Dispatches: Britain's Street Kids

Category: News Release

Every day hundreds of children are forced to leave home. Some run away, even more are thrown away: discarded and evicted by their parents. This crisis in Britain’s families has created an itinerant population of young people without support or a roof over their heads. The state has to provide, at an immense cost, while voluntary organisations try to plug the gaps in the face of drastic cutbacks and closures.

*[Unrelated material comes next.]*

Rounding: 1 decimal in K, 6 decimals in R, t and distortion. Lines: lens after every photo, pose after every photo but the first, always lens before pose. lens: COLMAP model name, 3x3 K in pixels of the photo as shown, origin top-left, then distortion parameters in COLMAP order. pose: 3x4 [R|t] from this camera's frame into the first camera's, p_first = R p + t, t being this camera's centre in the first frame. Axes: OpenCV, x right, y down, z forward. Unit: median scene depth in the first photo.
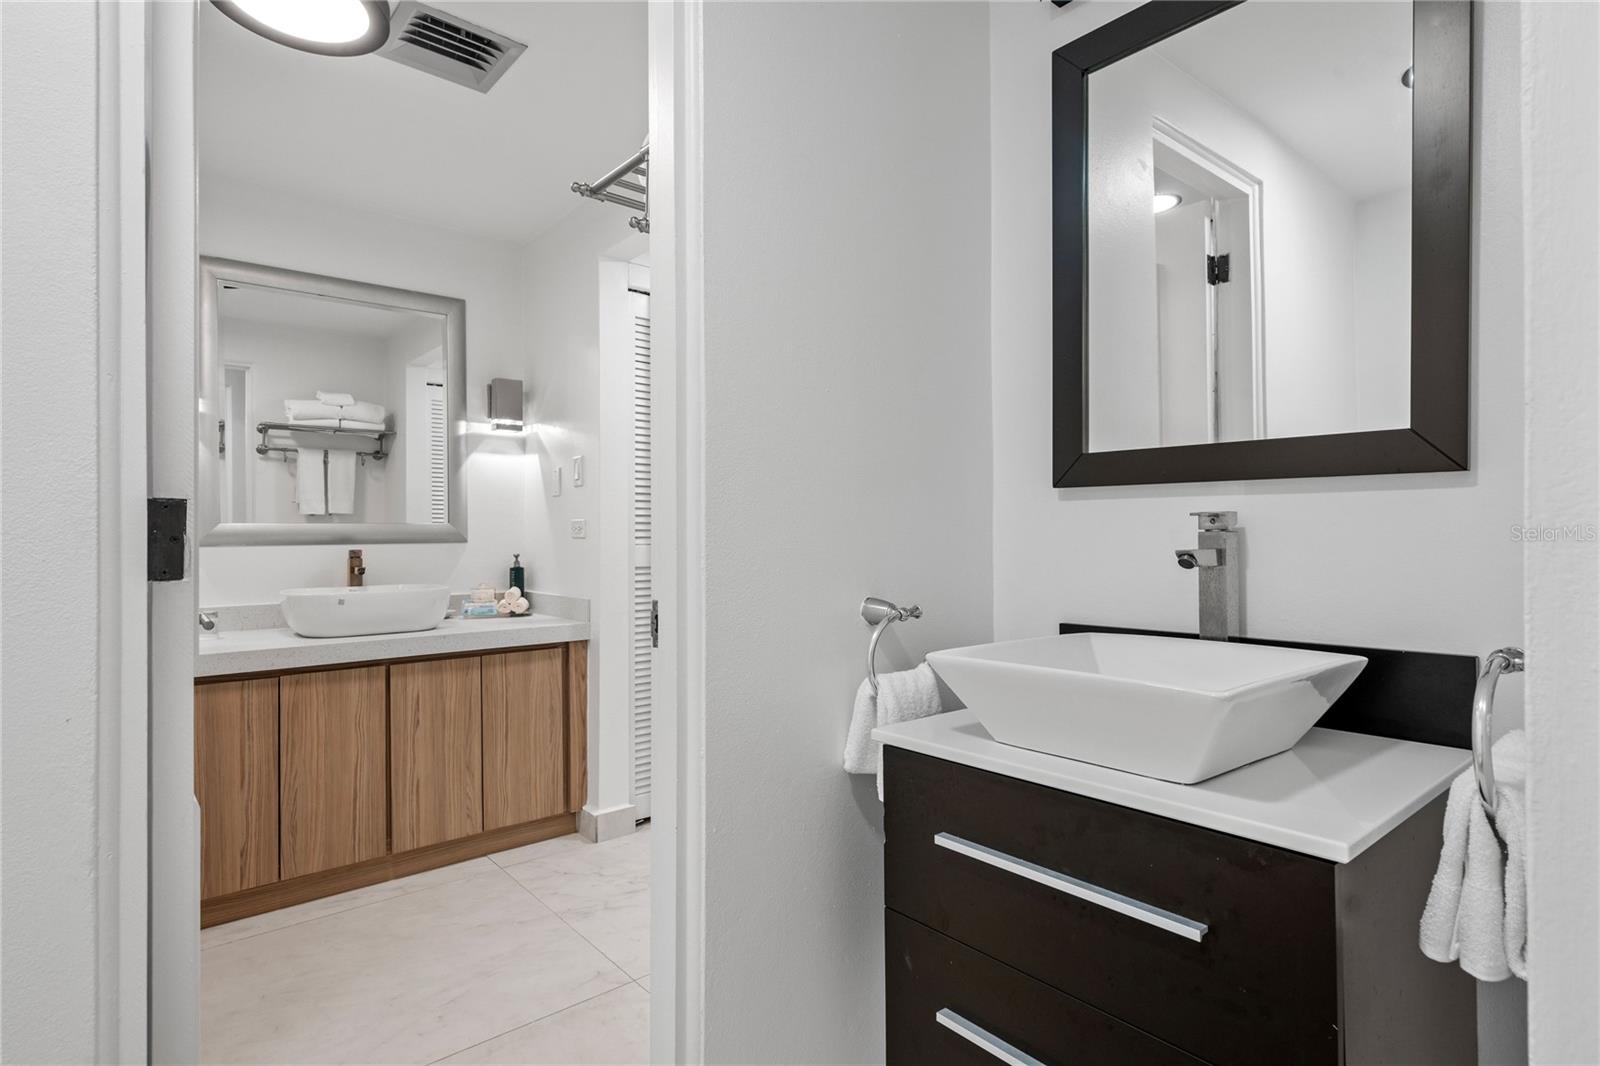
lens RADIAL K [[811.2, 0, 806.3], [0, 811.2, 523.9], [0, 0, 1]] dist [0.023362, -0.000352]
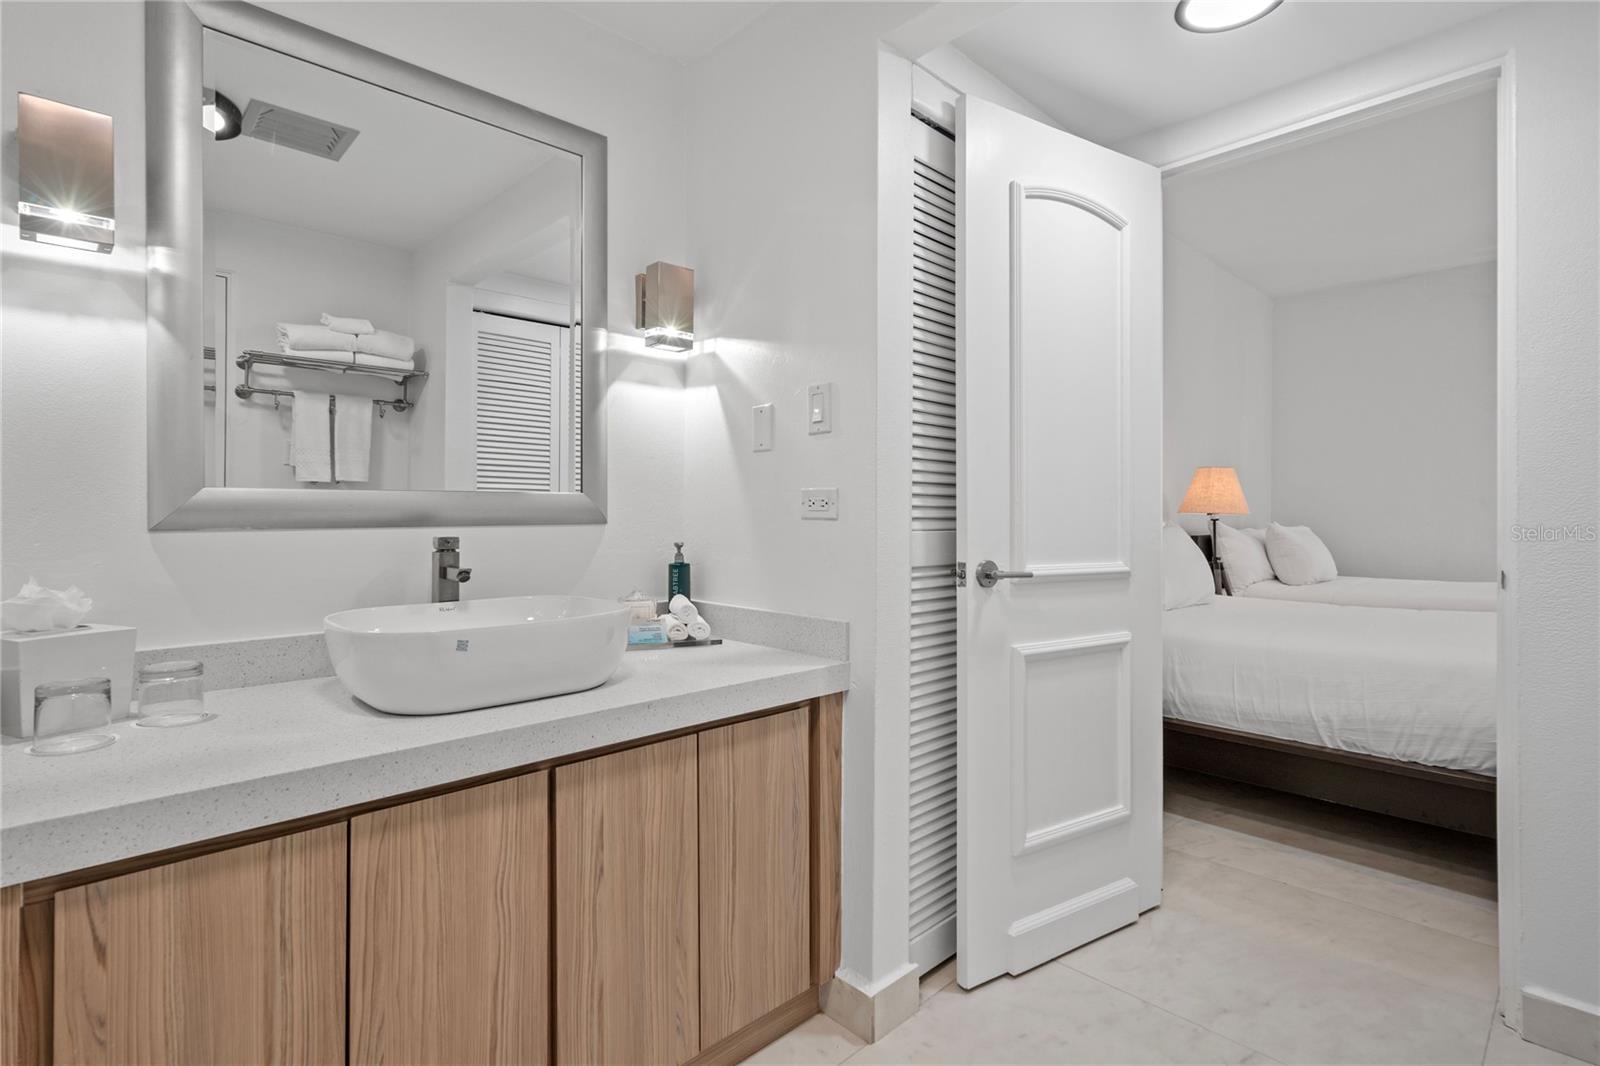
lens RADIAL K [[782.1, 0, 820.5], [0, 782.1, 501.5], [0, 0, 1]] dist [0.012700, 0.000409]
pose [[0.997301, 0.008292, 0.072955, -0.319404], [-0.008221, 0.999965, -0.001272, 0.005111], [-0.072963, 0.000669, 0.997334, 0.417440]]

Directed by award-winning film-maker, Nick Read, and produced by BAFTA-winning team, True Vision (Dispatches: China's Stolen Children, Chosen), Dispatches follows four teenagers over six months who are struggling to fend for themselves on the streets. Both at risk and a risk to society, for all of them drugs become a way of life, a means of dealing with the stresses and challenges of life away from family and home comforts.  All talk candidly and eloquently about why they take flight: family breakdowns; addiction; violence; neglect and abuse. The unspoken truth behind their stories points to both inadequate parenting and severe lack of consistent and effective care once they have left home, which becomes their reality.

In Edinburgh, 16 year old Robyn is a street veteran. She left home aged 12 and soon after she was injected with heroin for the first time. Now she wrestles with her addiction and demons, so that “someone will hear my voice”.

For 16 year old Chelsey, “every day is a battle”, mainly with South London’s housing officers, to find secure accommodation. Having been kicked out of several hostels, she is running out of options.

Seventeen year old Sophie refuses to deal with the ‘system’ at all, preferring to sofa surf in Bristol’s squats in a state of drug-fuelled flux.

Haydon is 17, but barely equipped to face the world on his own. Recently evicted by his mother, he is soon desperate to leave the B&B where he is placed: “I don’t want my independence yet, I’m too young.”

Dispatches: Britain’s Street Kids explores the hidden world of runaway and evicted teenagers, giving them a voice for the first time, and celebrating their extraordinary ability to fend for themselves.